__Exercise requirements__
The output is a word-for-word repeat of the listing below, free of images.

__Data__

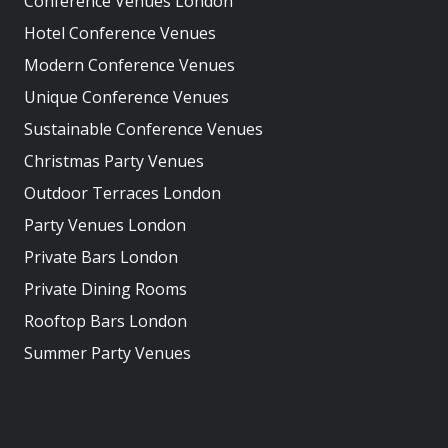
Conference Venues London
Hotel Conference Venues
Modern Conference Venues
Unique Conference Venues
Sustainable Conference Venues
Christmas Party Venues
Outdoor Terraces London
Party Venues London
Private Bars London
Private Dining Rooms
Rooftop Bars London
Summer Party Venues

__Answer to this task__
Conference Venues London
Hotel Conference Venues
Modern Conference Venues
Unique Conference Venues
Sustainable Conference Venues
Christmas Party Venues
Outdoor Terraces London
Party Venues London
Private Bars London
Private Dining Rooms
Rooftop Bars London
Summer Party Venues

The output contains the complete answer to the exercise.